At Gucci, flower embroideries appear on a seventies-style sleeveless fur coat, a suit and a trench coat. Volumes are fluid like water at Etro, where shirts feature beautiful flower prints, too. Pebbles and stones seen in rivers have inspired a print in Reese Cooper’s accessories line; the models in the brand’s show walked barefoot through a brook in the wilderness, hinting at the need to reconnect with the Earth. His color palette comprised vivid green, orange and fruit colors.
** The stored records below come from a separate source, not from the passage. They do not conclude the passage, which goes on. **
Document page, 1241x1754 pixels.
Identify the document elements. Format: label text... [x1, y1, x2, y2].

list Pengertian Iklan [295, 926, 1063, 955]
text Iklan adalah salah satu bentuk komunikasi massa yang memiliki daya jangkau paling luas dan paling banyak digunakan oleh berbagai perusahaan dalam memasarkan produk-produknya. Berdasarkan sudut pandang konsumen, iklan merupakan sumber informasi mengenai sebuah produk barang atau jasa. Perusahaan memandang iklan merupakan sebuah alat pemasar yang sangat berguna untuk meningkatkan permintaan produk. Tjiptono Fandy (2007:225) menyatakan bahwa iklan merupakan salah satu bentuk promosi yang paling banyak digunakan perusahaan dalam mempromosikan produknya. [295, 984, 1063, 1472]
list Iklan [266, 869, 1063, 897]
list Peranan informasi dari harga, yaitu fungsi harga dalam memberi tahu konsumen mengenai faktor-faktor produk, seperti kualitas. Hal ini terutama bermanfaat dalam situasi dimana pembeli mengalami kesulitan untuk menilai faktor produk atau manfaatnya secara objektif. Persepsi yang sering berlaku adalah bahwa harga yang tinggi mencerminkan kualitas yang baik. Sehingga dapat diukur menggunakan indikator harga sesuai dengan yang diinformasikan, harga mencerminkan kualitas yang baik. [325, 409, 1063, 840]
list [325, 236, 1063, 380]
The world of tailoring and classic menswear explored similar topics. Lardini is inspired by a bamboo forest through which the sun filters, by water games, by the intensity of hues seen in flowers and birds as depicted in Oriental art. Roberto Collina explores earthy shades – from cream to beige – and is enchanted with the shades of the sky: powder blue, navy blue and sapphire. And Paoloni proposed an unlined shirt jacket, both in cotton and light linen, with paintings in a bursting color palette of summer fruits.